Solo la chiesa sembrava la stessa, più piccola forse, come risucchiata dalle case che le incombevano alle spalle.

Ma Tanina non c’era.

L’aveva aspettata all’uscita della messa, un giorno dopo l’altro, spiando i volti delle donne per scoprire il suo sguardo bruno. Perché era lei la persona a cui voleva parlare per prima.

Invano.

L’aveva trovata poi nell’unico posto dove non si aspettava di trovarla. Con lo stesso sguardo umido e scontroso e lo stesso broncio dei suoi sedici anni ruvidi e sassosi. Il viso grazioso e serio, fissato per sempre sulla liscia superficie di una lapide.

In tutti quegli anni aveva amato un fantasma. Il fantasma di una ragazzina che una febbre tifoidea si era portata via, lo stesso anno che lui era partito. Nessuno gliel’aveva detto, nessuno…

Così è la vita, il tempo di uno sputo da un balcone, uno schiocco di dita e non c’è più.

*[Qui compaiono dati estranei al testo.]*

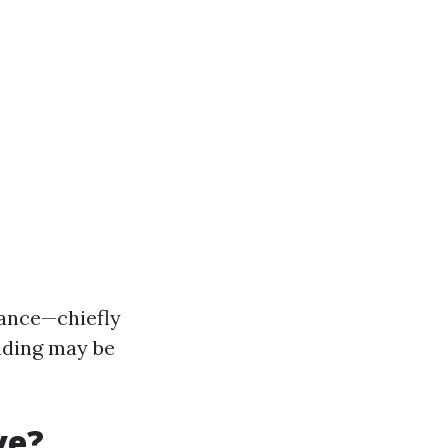
glance—chiefly
nding may be
ve?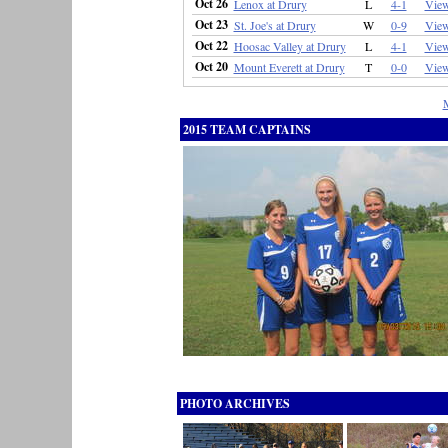
Oct 26
Lenox at Drury
L
4-1
Vie
Oct 23
St. Joe's at Drury
W
0-9
Vie
Oct 22
Hoosac Valley at Drury
L
4-1
Vie
Oct 20
Mount Everett at Drury
T
0-0
Vie
2015 TEAM CAPTAINS
PHOTO ARCHIVES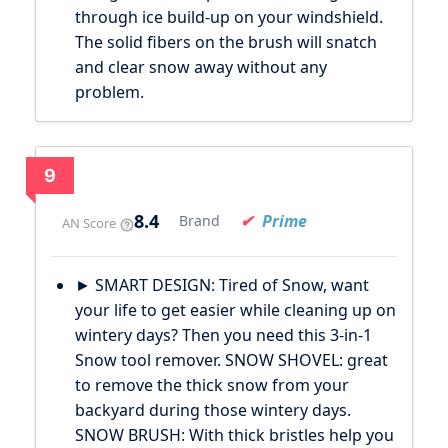
through ice build-up on your windshield.
The solid fibers on the brush will snatch
and clear snow away without any
problem.
9
8.4
Prime
Brand
AN Score
► SMART DESIGN: Tired of Snow, want
your life to get easier while cleaning up on
wintery days? Then you need this 3-in-1
Snow tool remover. SNOW SHOVEL: great
to remove the thick snow from your
backyard during those wintery days.
SNOW BRUSH: With thick bristles help you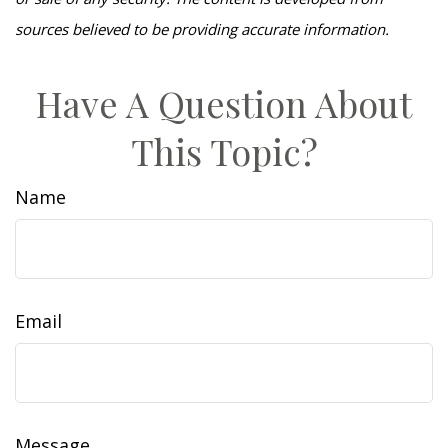
sources believed to be providing accurate information.
Have A Question About
This Topic?
Name
Email
Message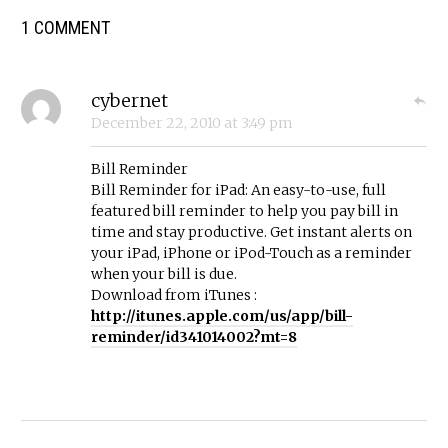
1 COMMENT
cybernet
December 22, 2010
at
3:49 pm
Bill Reminder
Bill Reminder for iPad: An easy-to-use, full
featured bill reminder to help you pay bill in
time and stay productive. Get instant alerts on
your iPad, iPhone or iPod-Touch as a reminder
when your bill is due.
Download from iTunes :
http://itunes.apple.com/us/app/bill-
reminder/id341014002?mt=8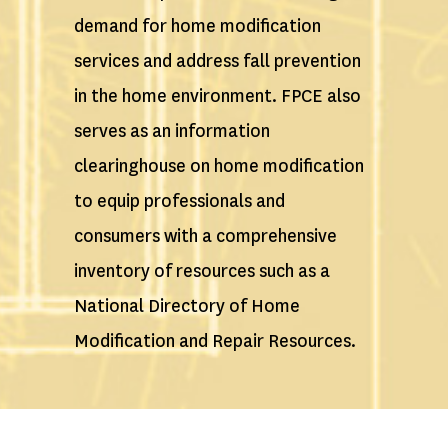
demand for home modification
services and address fall prevention
in the home environment. FPCE also
serves as an information
clearinghouse on home modification
to equip professionals and
consumers with a comprehensive
inventory of resources such as a
National Directory of Home
Modification and Repair Resources.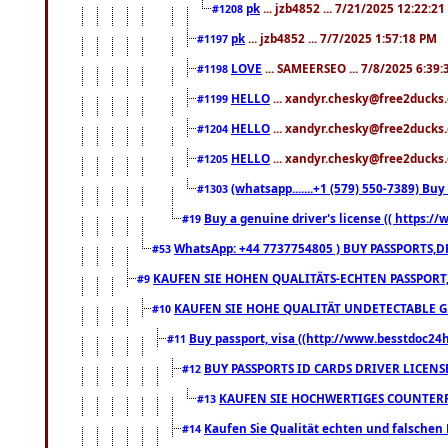
pk
... jzb4852 ... 7/21/2025 12:22:2
#1208
pk
... jzb4852 ... 7/7/2025 1:57:18 PM
#1197
LOVE
... SAMEERSEO ... 7/8/2025 6:39
#1198
HELLO
... xandyr.chesky@free2ducks.
#1199
HELLO
... xandyr.chesky@free2ducks.
#1204
HELLO
... xandyr.chesky@free2ducks.
#1205
(whatsapp.......+1 (579) 550-7389) B
#1303
Buy a genuine driver's license (( https:/
#19
WhatsApp: +44 7737754805 ) BUY PASSPORTS,D
#53
KAUFEN SIE HOHEN QUALITÄTS-ECHTEN PASSPORT,
#9
KAUFEN SIE HOHE QUALITÄT UNDETECTABLE GEG
#10
Buy passport, visa ((http://www.besstdoc24hr
#11
BUY PASSPORTS ID CARDS DRIVER LICENS
#12
KAUFEN SIE HOCHWERTIGES COUNTERF
#13
Kaufen Sie Qualität echten und falschen P
#14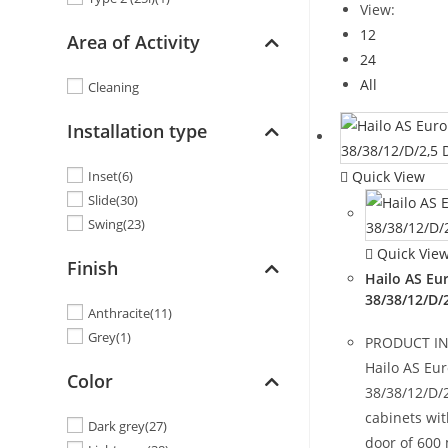
View:
12
Area of Activity
24
All
Cleaning
Installation type
Quick View
Inset
(6)
Slide
(30)
Swing
(23)
Quick Vie
Finish
Hailo AS Eu
38/38/12/D/
Anthracite
(11)
Grey
(1)
PRODUCT I
Hailo AS Eu
Color
38/38/12/D/2
cabinets wi
Dark grey
(27)
door of 600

Se l’era presa l’America la vita di Calogero Malaspina, come la febbre quella di Tanina.

Ci aveva dato il sangue dietro un sogno, i giorni, le notti, la vita intera ed ora era tempo di tornare a quella terra senza ricordi…

E la valigia di cartone, ancora avvolta nel cellofan sopra l’armadio, non l’avrebbe aperta mai più.